You can’t do enough to deserve God’s love. And you can’t mess up enough to lose it. That’s the scandal of grace. It’s not a reward for the righteous—it’s a gift for the broken. And those who receive it are changed, not because they must, but because they’re overwhelmed with gratitude.
We don’t obey to get love—we obey because we are loved.
Living the Right-Side-Up Life
In a world flipped upside down, Christians are called to live right-side-up. That means our values will clash. Our priorities will look strange. Our goals won’t always match the culture’s.
We believe the greatest among us is the servant (Matthew 23:11). We believe the way to life is through death to self (Luke 9:23–24). We believe weakness is strength, mourning brings joy, and suffering produces hope (Romans 5:3–5). We believe the rejected Messiah is the risen Lord. It’s all backwards—and it’s all true.
Don’t Get Comfortable Being Backwards
Paul warned in Romans 12:2: “Do not be conformed to this world, but be transformed by the renewal of your mind…” The world will always try to re-shape you. It wants to mold you in its image, not Christ’s. But we’re called to live differently. Not just think differently—live differently.

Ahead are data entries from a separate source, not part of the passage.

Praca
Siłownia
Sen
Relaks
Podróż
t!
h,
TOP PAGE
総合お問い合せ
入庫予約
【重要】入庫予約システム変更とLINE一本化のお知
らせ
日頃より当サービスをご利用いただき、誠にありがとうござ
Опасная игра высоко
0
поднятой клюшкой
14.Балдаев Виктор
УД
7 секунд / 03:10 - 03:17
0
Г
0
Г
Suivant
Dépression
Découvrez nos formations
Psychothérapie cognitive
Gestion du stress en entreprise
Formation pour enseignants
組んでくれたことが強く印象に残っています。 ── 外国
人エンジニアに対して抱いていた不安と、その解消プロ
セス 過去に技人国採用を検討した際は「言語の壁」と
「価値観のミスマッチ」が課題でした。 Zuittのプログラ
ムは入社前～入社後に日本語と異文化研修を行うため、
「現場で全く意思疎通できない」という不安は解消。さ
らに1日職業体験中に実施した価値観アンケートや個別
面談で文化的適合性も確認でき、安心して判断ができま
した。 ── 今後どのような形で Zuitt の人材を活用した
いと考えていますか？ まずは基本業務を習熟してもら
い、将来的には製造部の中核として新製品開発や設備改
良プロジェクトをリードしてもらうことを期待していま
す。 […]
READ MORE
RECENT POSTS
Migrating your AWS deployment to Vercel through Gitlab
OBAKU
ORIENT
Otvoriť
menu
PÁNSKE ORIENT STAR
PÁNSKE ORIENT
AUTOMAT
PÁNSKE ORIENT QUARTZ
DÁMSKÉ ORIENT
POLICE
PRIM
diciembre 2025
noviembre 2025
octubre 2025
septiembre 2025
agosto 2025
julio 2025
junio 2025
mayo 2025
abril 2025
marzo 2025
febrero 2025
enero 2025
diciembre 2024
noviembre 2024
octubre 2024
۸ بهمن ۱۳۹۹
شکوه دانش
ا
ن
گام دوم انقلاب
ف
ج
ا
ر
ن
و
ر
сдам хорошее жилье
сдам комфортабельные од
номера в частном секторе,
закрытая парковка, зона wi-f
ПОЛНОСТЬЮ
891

Yes, you may be misunderstood. Yes, you may be mocked. But you’ll be walking with Jesus. And one day, when He returns, the world will see what was truly right-side-up all along.
Final Word
Being a Christian will look backward to the world. But it is the only way forward. The only way to peace. To truth. To God. We must embrace the strangeness of our faith because it’s not built on human wisdom—it’s founded on the cross.
So let them say we’re backward. Let them call us foolish. Paul already did: “The message of the cross is foolishness to those who are perishing, but to us who are being saved it is the power of God” (1 Corinthians 1:18).
Don’t fear the inversion. Live boldly in the truth. The world says we’ve got it backward. God says we’re finally getting it right.